Start of Dataset

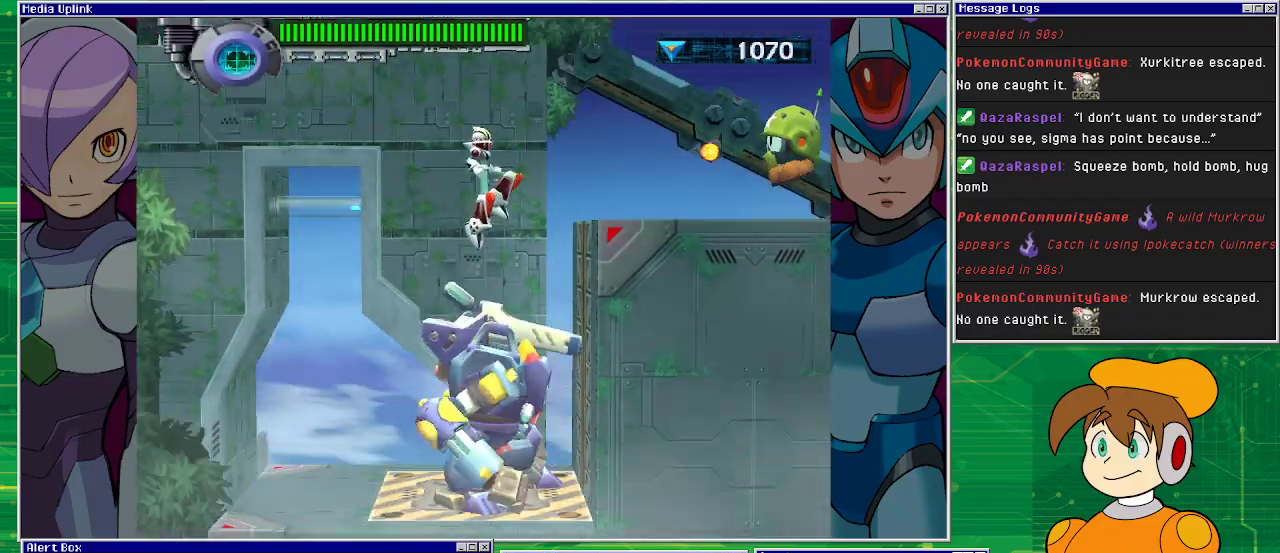
{"buttons": ["DPAD_LEFT"], "left_stick": "center", "events": [[67, "DPAD_UP", "up"], [133, "DPAD_LEFT", "down"], [200, "CROSS", "up"]]}
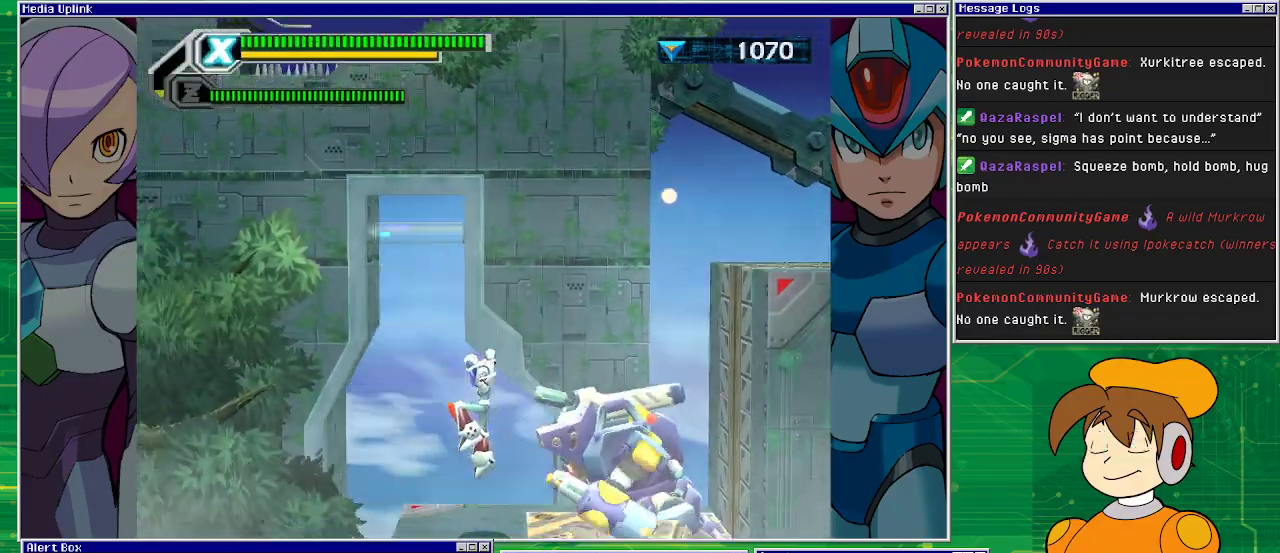
{"buttons": ["DPAD_LEFT"], "left_stick": "center", "events": []}
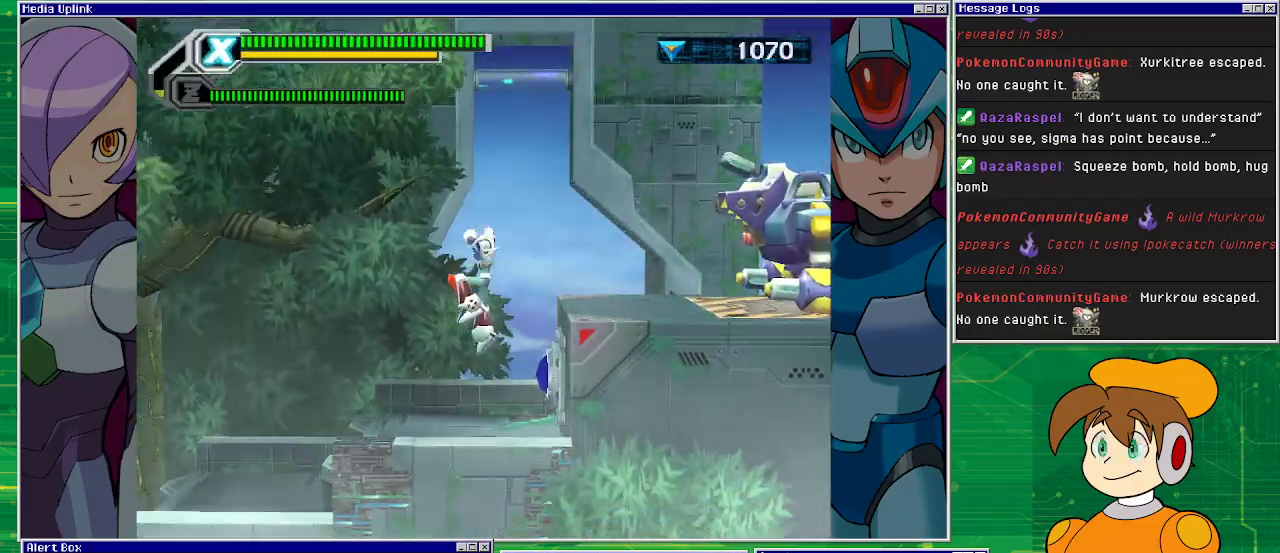
{"buttons": [], "left_stick": "center", "events": [[200, "DPAD_LEFT", "up"], [267, "DPAD_RIGHT", "down"], [333, "DPAD_RIGHT", "up"], [333, "SQUARE", "down"], [467, "SQUARE", "up"]]}
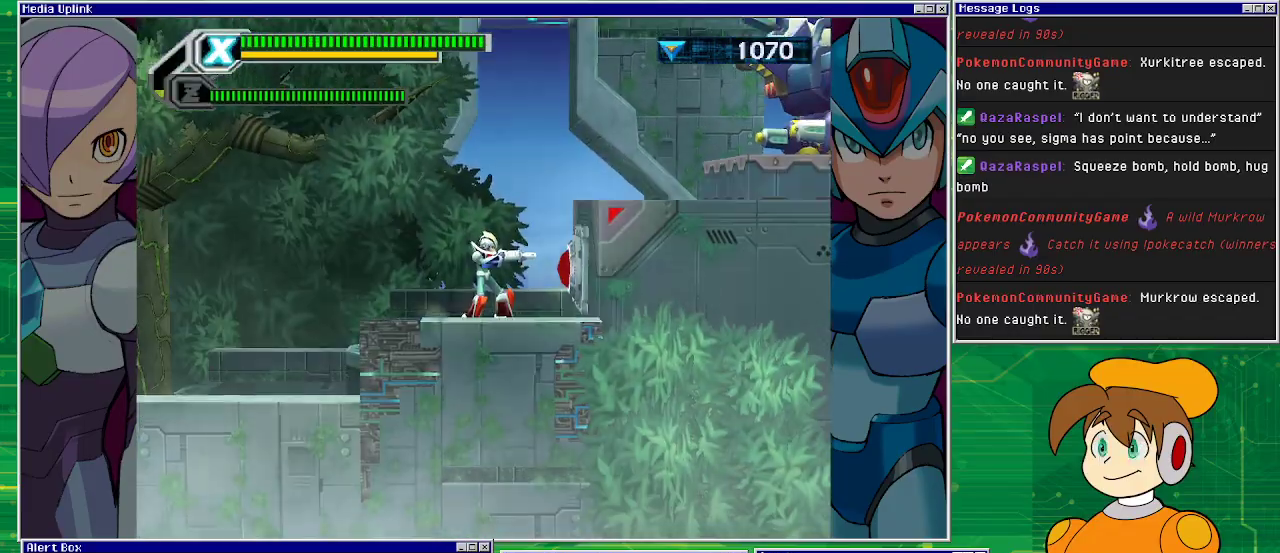
{"buttons": ["DPAD_RIGHT"], "left_stick": "center", "events": [[100, "DPAD_RIGHT", "down"], [133, "CROSS", "down"], [400, "CROSS", "up"]]}
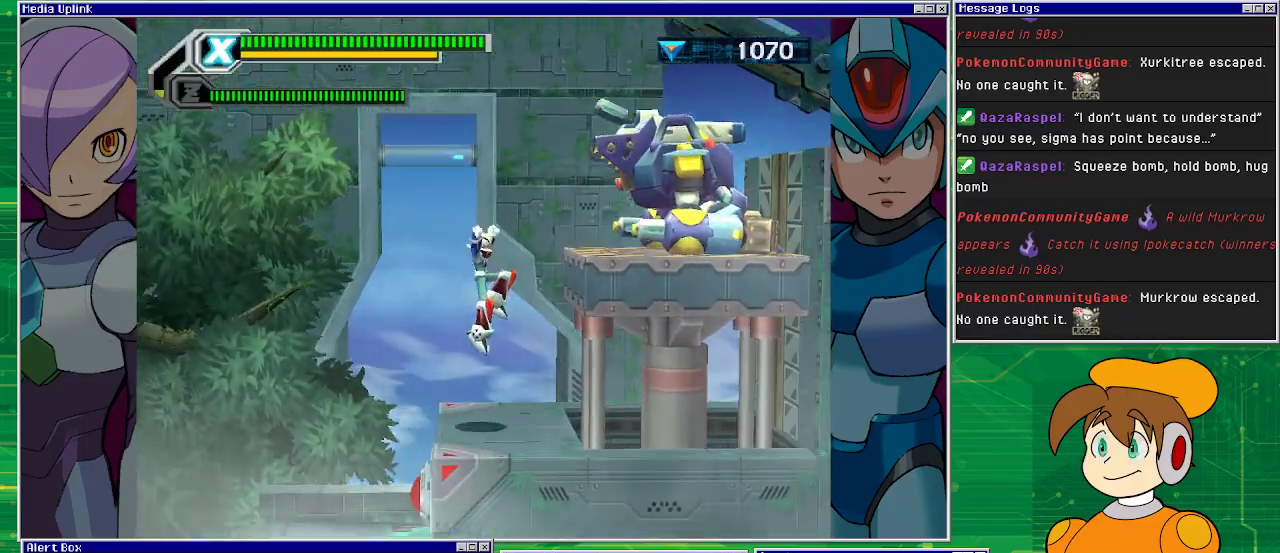
{"buttons": ["CROSS", "DPAD_RIGHT"], "left_stick": "center", "events": [[33, "DPAD_RIGHT", "up"], [300, "CROSS", "down"], [433, "DPAD_RIGHT", "down"]]}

End of Dataset

● What to work on
Word for word, restate the records shown above, minus the pictures.

● The answer
{"buttons": ["DPAD_LEFT"], "left_stick": "center", "events": [[67, "DPAD_UP", "up"], [133, "DPAD_LEFT", "down"], [200, "CROSS", "up"]]}
{"buttons": ["DPAD_LEFT"], "left_stick": "center", "events": []}
{"buttons": [], "left_stick": "center", "events": [[200, "DPAD_LEFT", "up"], [267, "DPAD_RIGHT", "down"], [333, "DPAD_RIGHT", "up"], [333, "SQUARE", "down"], [467, "SQUARE", "up"]]}
{"buttons": ["DPAD_RIGHT"], "left_stick": "center", "events": [[100, "DPAD_RIGHT", "down"], [133, "CROSS", "down"], [400, "CROSS", "up"]]}
{"buttons": ["CROSS", "DPAD_RIGHT"], "left_stick": "center", "events": [[33, "DPAD_RIGHT", "up"], [300, "CROSS", "down"], [433, "DPAD_RIGHT", "down"]]}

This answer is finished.